During lockdown, Nanci and her team released one online course and an online webinar, free of charge.

“This allows people to access science-based correct pet care information. It also allowed more people to see the benefits of studying online. Working from home, we also developed new software and systems to take more of our short courses online and this has been very much welcomed by budding pet professionals across Ireland.”

On site at South Cork Industrial estate in Togher, they invested heavily in renovating the premises so that their practical dog handling and dog grooming lectures can be delivered safely, allowing for social distancing.

“And we have introduced many new facilities that will maximise the safety of our learners and tutors,” said Nanci.

As a result of Covid-19, with people spending more time at home, acquiring dogs has become popular. But what was intended to enhance home and leisure time has led to dog stealing.

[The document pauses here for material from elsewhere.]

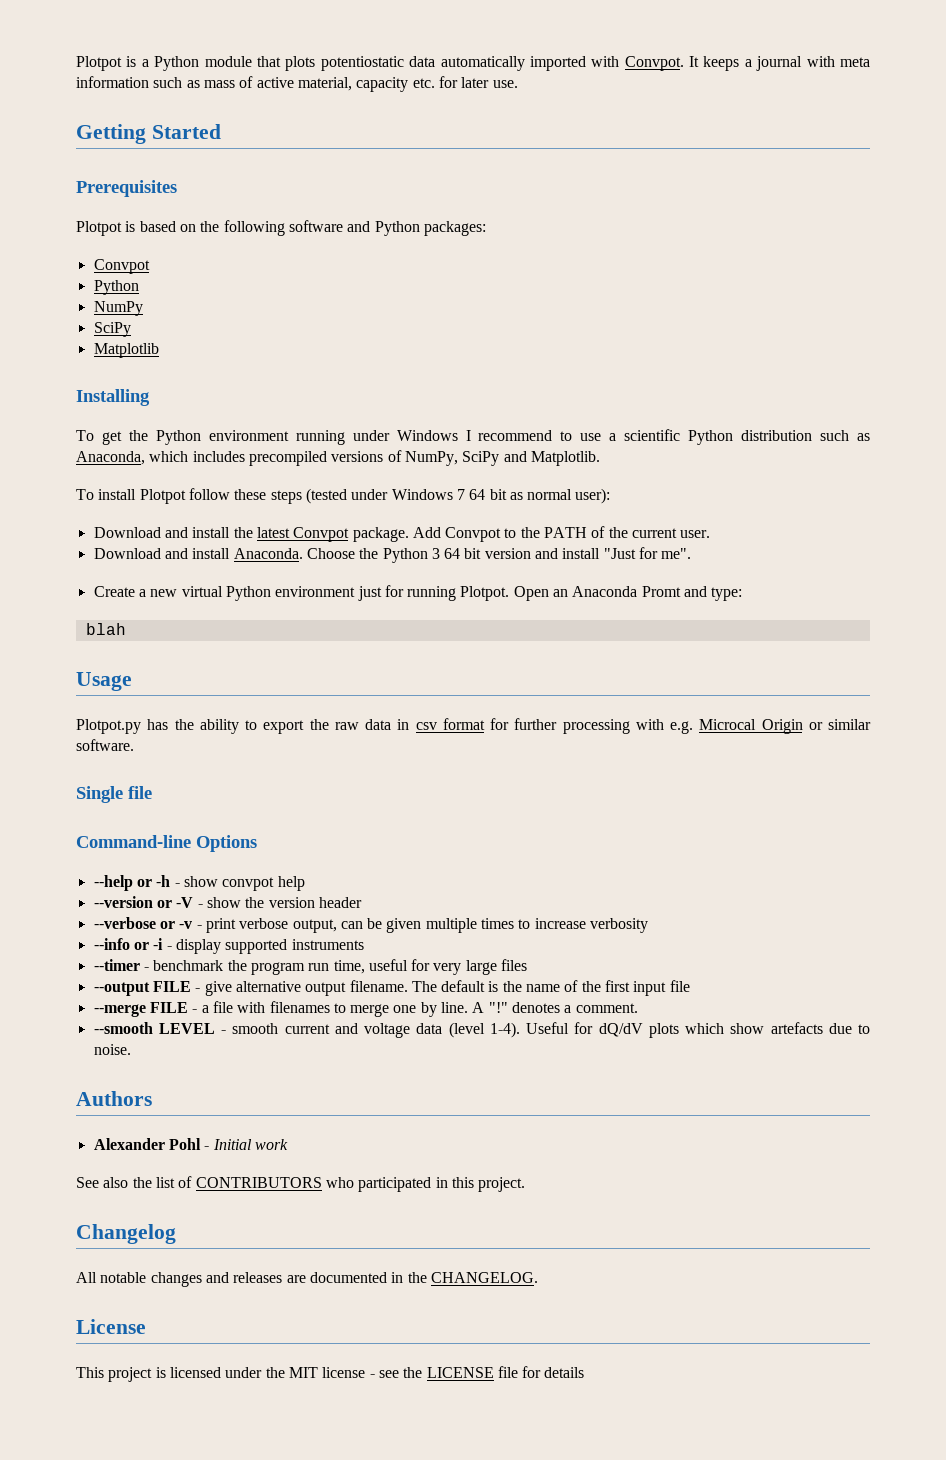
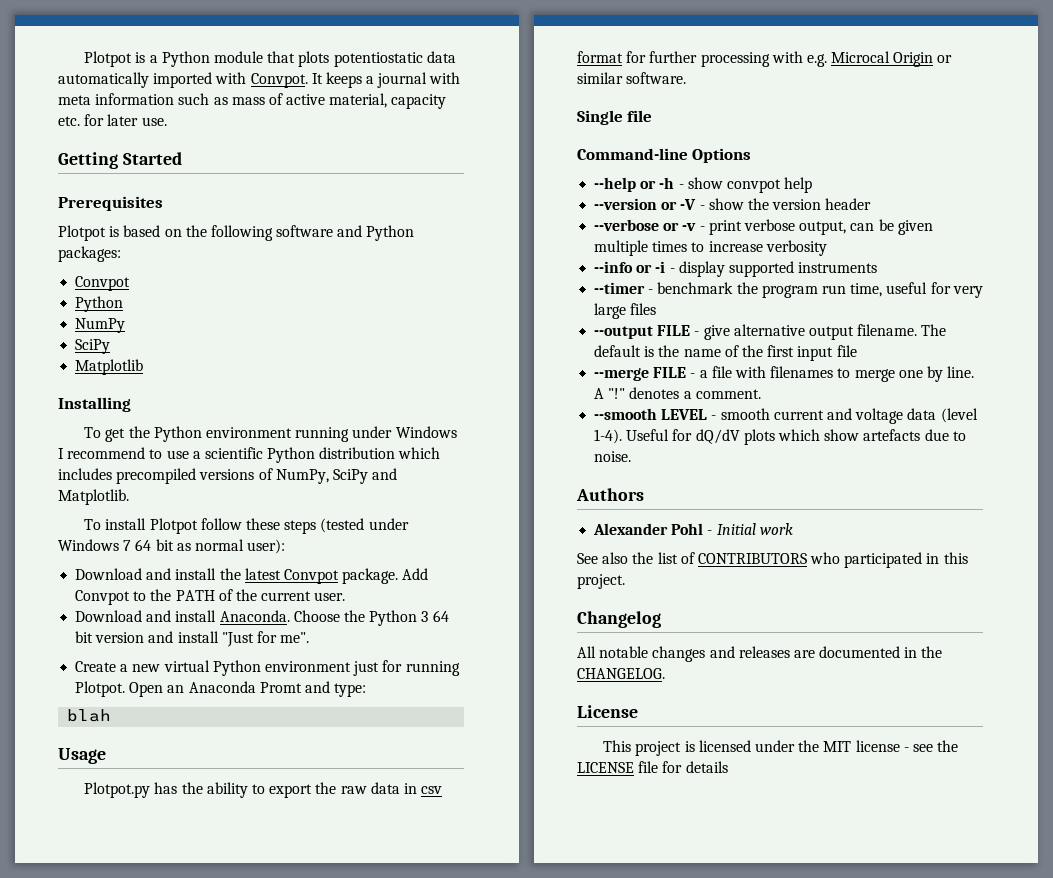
[820,430,871,441] [76,451,145,465] such as Anaconda, -> (396, 453) none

While Nanci says dog theft “has always been a threat, the crazy demand for dogs during lockdown has led to an increase in thefts — a simple supply and demand issue. “Who should be punished? Obviously those that rob the dogs. However, who is responsible? I’d lay quite a bit of the blame on those who purchase dogs without doing the proper research.

“In today’s world, you can’t pick up a paper or go on social media without being bombarded with information on how puppy farms and dodgy dog breeders are everywhere.

“Also, there are articles and blogs on how to ethically and correctly source a dog. If you meet someone in a car park to buy a puppy or purchase an unvaccinated dirty dog or meet a person selling a dog that doesn’t quiz you on your ability to care for the dog properly — and you still go ahead and buy this dog, then you are the problem.

“Puppy farms, dodgy breeders and dog thefts simply wouldn’t happen if the demand was not there. I’m sick of people telling me how terrible it is that their dog’s breeder did x, y and z or they think it was one of those puppy farms. They point the finger at the breeder but in my honest opinion, they need to realise their ignorance and take accountability for their contribution to this massive animal welfare crisis Ireland continues to face.

“We are already seeing pups being handed in to rescue centres. We call them ‘lockdown puppies’ because they have served their purpose, given the kids something to do for a while and made their owners’ Instagram accounts gain a bit of popularity. Then they are discarded for the animal welfare industry to deal with. It’s heartbreaking.”

Nanci says that lockdown has been “an absolute treat for most pet dogs. But the aftermath, when life returns to normal, is where we’re likely to see dogs struggling to adjust.”

With schools opening and some people returning to their offices, the long days for dogs can be lonely.

“The dogs have to get used to full bladders and they have excess energy that is not being burned off. It can be a struggle.

“My advice, for people facing challenges with their dogs, is to get in touch with your local association of pet dog trainers and get help early.

“It’s so much easier to address behaviour problems in the early days before they become established.”